En certains points du territoire, le froid constant de ces deux mois de décembre et janvier, joint aux misères de la guerre, aux tristesses de l'occupation prussienne, eut une funeste influence sur la santé publique. M. Renou écrivait de Vendôme, en février 1871: «La mortalité est effrayante ici. Il est mort autant de monde en janvier qu'il en meurt ordinairement en un an, et cela sans compter les décès des militaires français ou prussiens. On a enterré ici cinquante-sept personnes le 27 décembre.» Mais c'est surtout dans le midi que les froids se firent sentir. Tandis qu'à Paris ils n'atteignaient pas -12 degrés, il dépassaient -17 degrés à Bordeaux, -23 degrés à Périgueux, -16 degrés à Montpellier. Une seule fois, dans cette dernière ville, le 20 janvier 1855, on avait observé un froid plus vif, de -18°.2.

M. Martins, dans un mémoire adressé à l'Académie des sciences, établit qu'en janvier comme en février 1871, les températures minima de Montpellier furent constamment inférieures à celles de Paris. Il est vrai que, à cause de la sérénité habituelle du ciel du midi, à des nuits très froides succédaient des journées presque chaudes: aussi la moyenne générale est-elle plus élevée à Montpellier qu'à Paris. Les effets de cette température si anormale furent désastreux sur la végétation. Dans le jardin botanique de Montpellier, nombre d'arbres indigènes furent gelés jusqu'aux racines: les chênes verts, les pins d'Alep, les oliviers, les cyprès, les grenadiers, les figuiers, moururent.

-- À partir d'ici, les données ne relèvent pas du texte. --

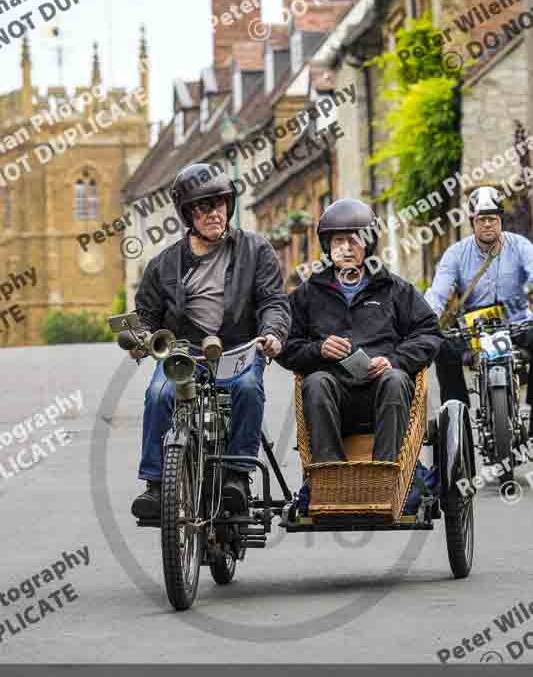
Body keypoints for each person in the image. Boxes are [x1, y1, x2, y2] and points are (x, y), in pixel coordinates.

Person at [130, 162, 291, 519]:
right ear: (188, 214)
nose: (214, 213)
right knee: (159, 394)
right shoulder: (164, 264)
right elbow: (145, 315)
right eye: (203, 207)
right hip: (186, 351)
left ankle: (236, 477)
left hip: (240, 346)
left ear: (228, 206)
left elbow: (273, 302)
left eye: (219, 204)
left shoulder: (256, 250)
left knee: (249, 388)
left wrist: (272, 333)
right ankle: (157, 486)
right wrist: (140, 337)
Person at [277, 198, 442, 464]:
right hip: (334, 395)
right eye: (338, 241)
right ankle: (330, 477)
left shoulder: (395, 289)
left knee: (397, 379)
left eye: (355, 240)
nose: (346, 248)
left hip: (384, 393)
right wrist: (318, 350)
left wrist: (394, 361)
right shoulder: (308, 293)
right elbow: (285, 345)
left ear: (369, 244)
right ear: (327, 247)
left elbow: (429, 333)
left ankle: (387, 476)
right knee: (316, 383)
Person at [425, 186, 533, 421]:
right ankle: (457, 413)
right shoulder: (455, 254)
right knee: (443, 348)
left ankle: (531, 406)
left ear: (500, 220)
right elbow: (438, 294)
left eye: (492, 219)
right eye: (481, 219)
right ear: (472, 221)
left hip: (517, 324)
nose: (487, 224)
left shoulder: (521, 246)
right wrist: (426, 319)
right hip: (474, 330)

Qu'on songe aux souffrances que durent éprouver nos soldats, couchant dehors par un mois de novembre sans cesse pluvieux, par un mois de décembre et un mois de janvier constamment froids. A Paris, plus peut-être qu'ailleurs, les souffrances furent grandes. Les soldats, aux avant-postes, n'étaient pas les seuls à souffrir. Les femmes, obligées d'aller passer plusieurs heures chaque jour à la porte des boucheries et des boulangeries, pour obtenir les quelques grammes de viande, le petit morceau de pain, et quel pain! qui étaient alloués à chacun, n'étaient pas plus heureuses. «Aux souffrances de la faim, dit le général Ducrot, vint s'ajouter celle du froid: plus de houille, plus de coke, plus de bois; on rationna la chaleur comme on avait rationné la nourriture.»

Lisons, dans les _Mémoires sur la défense de Paris_, de E. Viollet-le-Duc, le tableau des avant-postes: «Il faut avoir passé des nuits au bivouac, dans la tranchée, aux avant-postes, l'âme inquiète et l'oreille au guet, au milieu de ces soldats mornes, pelotonnés autour d'un brasier, sales, défaits, couverts de lambeaux sans nom, abrités derrière les débris de meubles arrachés à quelques maisons voisines, ne répondant aux questions que par monosyllabes, laissant brûler leurs restes de vêtements et leurs souliers, n'entendant plus la voix de leurs officiers. Il faut avoir vu la pâle lueur d'une aurore d'hiver se lever sur ces demi-cadavres, sur ces membres engourdis et couverts de givre, sur ces visages sans éclairs...» Que ceux qui ont passé les longs mois du siège de Paris aux avant-postes, dans les tranchées d'Arcueil-Cachan, des Hautes-Bruyères, ou de la ferme des Mèches, se souviennent et disent si ce sombre tableau n'est pas frappant de ressemblance.